**** TEXTO PARA ANÁLISE
28.1.06

Parábola

Foto retirada de http://pro.corbis.com/

No silêncio do parque abandonado
O repuxo prossegue a sua luta;
É um desejar alado
A sair de uma gruta.

Ergue-se a pino no céu como uma lança;
Ergue-se a pino, e sobe na ilusão;
Até que a flor do ímpeto se cansa
E cai morta no chão.

Mas a raiz do Sonho não desiste;
Subir, subir ao céu, alto e fechado!
E o repuxo persiste
Na solidão do parque abandonado.

(Miguel Torga)

6 comentários:

wind disse...

Poema de solidão. beijos

GNM disse...

Nunca li poesia do Miguel Torga.
Mas vou aproveitar aquela colecção que está a sair agora e comprar os livros dele _ já comprei os 2 primeiros.

Passa um bom fim de semana e sorri!

Anónimo disse...

...poema da nossa possível, normal, definitiva, superável ou insuperável solidão...sermos repuxo no parque sós, ou rodearmo-nos de outras singulares solidões e iluminar o parque, insistente, teimosamente...
Um abraço e bom fim de semana
Morfeu

Kalinka disse...
********
**** DADOS
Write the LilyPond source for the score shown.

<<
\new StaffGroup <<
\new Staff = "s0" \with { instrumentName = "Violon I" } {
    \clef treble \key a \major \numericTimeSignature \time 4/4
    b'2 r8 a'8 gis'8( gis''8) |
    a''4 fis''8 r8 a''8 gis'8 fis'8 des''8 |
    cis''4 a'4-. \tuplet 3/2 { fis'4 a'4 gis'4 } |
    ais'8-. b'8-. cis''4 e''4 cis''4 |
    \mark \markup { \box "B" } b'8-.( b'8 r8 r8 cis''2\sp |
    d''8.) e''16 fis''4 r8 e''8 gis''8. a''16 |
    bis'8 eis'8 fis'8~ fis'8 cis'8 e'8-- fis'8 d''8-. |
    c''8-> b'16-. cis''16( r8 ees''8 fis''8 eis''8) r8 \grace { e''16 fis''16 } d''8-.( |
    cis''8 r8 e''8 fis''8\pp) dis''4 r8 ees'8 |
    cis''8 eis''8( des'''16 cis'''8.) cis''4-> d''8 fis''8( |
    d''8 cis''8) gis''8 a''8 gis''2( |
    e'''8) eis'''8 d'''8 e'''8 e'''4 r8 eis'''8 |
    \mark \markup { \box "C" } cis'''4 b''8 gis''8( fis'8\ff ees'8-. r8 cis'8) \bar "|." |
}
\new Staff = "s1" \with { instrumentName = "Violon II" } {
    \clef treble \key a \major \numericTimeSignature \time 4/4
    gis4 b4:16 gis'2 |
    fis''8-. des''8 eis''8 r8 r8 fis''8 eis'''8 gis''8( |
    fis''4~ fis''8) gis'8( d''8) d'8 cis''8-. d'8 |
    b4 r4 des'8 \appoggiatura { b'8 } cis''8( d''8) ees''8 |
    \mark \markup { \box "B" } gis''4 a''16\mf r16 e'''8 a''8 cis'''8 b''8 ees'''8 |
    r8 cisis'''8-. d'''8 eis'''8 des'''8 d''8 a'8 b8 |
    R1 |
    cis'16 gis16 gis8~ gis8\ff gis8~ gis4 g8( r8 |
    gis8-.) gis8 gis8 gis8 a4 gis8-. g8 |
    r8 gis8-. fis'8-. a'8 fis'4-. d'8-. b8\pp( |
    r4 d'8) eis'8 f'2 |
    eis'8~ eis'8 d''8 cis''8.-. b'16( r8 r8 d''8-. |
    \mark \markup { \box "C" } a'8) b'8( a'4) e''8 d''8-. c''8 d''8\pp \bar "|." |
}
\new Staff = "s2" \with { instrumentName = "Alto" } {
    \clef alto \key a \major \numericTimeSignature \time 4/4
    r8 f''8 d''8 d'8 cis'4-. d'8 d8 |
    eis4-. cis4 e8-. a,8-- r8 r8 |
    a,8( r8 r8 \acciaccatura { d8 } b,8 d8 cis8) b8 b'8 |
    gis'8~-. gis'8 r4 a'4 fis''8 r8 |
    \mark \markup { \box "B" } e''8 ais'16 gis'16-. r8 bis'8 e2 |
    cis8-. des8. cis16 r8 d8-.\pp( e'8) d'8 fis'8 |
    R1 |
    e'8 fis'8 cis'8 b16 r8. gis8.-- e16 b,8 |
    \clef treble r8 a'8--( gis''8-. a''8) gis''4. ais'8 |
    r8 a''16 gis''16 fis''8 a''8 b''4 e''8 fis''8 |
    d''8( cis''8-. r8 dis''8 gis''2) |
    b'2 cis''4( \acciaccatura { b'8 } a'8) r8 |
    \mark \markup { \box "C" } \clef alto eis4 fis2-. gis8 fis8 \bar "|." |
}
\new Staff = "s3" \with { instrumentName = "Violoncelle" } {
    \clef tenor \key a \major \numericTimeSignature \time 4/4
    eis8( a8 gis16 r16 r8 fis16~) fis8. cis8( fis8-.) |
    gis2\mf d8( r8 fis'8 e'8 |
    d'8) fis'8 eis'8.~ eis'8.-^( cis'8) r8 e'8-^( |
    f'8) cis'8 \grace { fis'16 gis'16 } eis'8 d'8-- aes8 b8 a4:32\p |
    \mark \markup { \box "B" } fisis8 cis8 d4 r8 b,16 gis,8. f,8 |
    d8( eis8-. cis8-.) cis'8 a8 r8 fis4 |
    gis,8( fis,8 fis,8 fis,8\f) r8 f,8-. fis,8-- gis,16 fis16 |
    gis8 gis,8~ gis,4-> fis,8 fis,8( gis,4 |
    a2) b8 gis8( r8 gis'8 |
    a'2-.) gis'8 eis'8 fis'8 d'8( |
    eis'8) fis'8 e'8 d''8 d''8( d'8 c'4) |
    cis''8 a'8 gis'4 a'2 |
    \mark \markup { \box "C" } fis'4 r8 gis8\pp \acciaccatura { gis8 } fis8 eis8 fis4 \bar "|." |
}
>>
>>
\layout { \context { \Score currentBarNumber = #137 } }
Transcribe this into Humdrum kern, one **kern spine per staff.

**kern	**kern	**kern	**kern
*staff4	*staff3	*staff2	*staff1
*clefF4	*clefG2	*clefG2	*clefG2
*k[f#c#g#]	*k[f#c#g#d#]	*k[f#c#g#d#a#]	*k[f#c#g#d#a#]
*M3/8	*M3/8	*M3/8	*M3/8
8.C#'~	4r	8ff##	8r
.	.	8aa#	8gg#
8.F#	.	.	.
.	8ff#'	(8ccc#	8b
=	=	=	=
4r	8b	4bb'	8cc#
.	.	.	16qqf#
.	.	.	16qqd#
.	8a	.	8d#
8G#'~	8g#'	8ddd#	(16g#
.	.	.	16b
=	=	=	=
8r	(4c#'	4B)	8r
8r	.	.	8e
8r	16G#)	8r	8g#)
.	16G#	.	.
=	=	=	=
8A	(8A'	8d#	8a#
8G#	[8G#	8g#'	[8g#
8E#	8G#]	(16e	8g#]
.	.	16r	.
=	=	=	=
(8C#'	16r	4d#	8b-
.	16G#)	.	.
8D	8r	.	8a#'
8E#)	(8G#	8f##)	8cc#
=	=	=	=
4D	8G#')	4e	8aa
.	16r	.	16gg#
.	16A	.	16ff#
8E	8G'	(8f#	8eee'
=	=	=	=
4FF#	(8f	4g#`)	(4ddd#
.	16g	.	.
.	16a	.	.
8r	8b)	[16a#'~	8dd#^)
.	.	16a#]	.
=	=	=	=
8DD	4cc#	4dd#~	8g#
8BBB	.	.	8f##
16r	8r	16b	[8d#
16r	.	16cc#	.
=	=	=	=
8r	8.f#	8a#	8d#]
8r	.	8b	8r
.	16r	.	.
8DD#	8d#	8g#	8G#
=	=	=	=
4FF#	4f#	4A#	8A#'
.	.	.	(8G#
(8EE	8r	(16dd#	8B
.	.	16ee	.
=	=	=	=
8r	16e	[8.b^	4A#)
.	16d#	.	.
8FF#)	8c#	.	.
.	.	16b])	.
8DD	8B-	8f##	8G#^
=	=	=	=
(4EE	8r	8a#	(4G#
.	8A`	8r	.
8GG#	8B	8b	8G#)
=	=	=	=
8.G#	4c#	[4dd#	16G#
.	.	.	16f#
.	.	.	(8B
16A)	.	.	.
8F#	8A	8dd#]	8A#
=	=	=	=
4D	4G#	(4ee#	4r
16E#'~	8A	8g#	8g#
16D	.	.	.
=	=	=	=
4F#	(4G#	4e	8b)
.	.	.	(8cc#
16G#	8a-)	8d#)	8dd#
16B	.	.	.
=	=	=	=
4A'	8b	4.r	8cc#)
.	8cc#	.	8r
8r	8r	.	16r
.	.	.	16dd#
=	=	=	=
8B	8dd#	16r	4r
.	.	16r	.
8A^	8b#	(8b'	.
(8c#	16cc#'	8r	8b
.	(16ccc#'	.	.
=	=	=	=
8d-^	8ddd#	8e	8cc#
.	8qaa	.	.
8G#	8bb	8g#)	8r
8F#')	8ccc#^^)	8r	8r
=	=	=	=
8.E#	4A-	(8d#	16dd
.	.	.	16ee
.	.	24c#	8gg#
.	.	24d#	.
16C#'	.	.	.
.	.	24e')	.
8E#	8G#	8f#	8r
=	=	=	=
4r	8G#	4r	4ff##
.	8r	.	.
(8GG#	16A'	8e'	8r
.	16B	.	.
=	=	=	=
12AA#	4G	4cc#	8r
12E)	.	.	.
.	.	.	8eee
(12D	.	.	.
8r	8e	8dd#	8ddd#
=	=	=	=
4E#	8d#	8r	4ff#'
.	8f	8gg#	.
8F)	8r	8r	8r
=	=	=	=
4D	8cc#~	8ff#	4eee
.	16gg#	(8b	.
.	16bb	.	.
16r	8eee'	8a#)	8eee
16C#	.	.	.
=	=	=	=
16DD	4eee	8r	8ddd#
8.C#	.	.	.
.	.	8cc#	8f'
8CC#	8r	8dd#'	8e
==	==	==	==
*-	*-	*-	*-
********
§ **ATIVIDADE A**:
Responde a estas perguntas sobre o texto «Parábola»:
(i) Segundo o primeiro verso, onde está o repuxo?
(ii) A que é comparado o repuxo quando se ergue a pino no céu?
(iii) Quantos livros da colecção diz GNM que já comprou?
§ **ATIVIDADE B**: Repete tal e qual a parte do texto «Parábola» que vai desde "GNM disse..." até "os 2 primeiros.".
§ **ATIVIDADE C**: Escreve a parte seguinte do texto «Parábola», a começar onde ele acaba.

§ **RESPOSTA A**:
(i) No silêncio do parque abandonado.
(ii) A uma lança.
(iii) Os 2 primeiros.

§ **RESPOSTA B**:
GNM disse...

Nunca li poesia do Miguel Torga.
Mas vou aproveitar aquela colecção que está a sair agora e comprar os livros dele _ já comprei os 2 primeiros.

§ **RESPOSTA C**:
Olá Pink
Já há uns dias k não vinha cá, confesso, mas hoje consegui tempo e cá estou. E, que encontro eu?
Miguel Torga.
LINDO.
Sabes? sempre gostei de fotografar repuxos, adoro ver o efeito da água em movimento.
Embora uma poesia triste, consegue-se encontrar beleza e esperança nalgumas partes:
...«é um desejar alado a sair da sua gruta...»
...«mas a raiz do Sonho não desiste;Subir, subir ao céu, alto e fechado!...»
Beijokas e bom fim de semana.

Anónimo disse...

É lindo este poema!
Bom fim-de-semana!
~*~

Pedro Nobre disse...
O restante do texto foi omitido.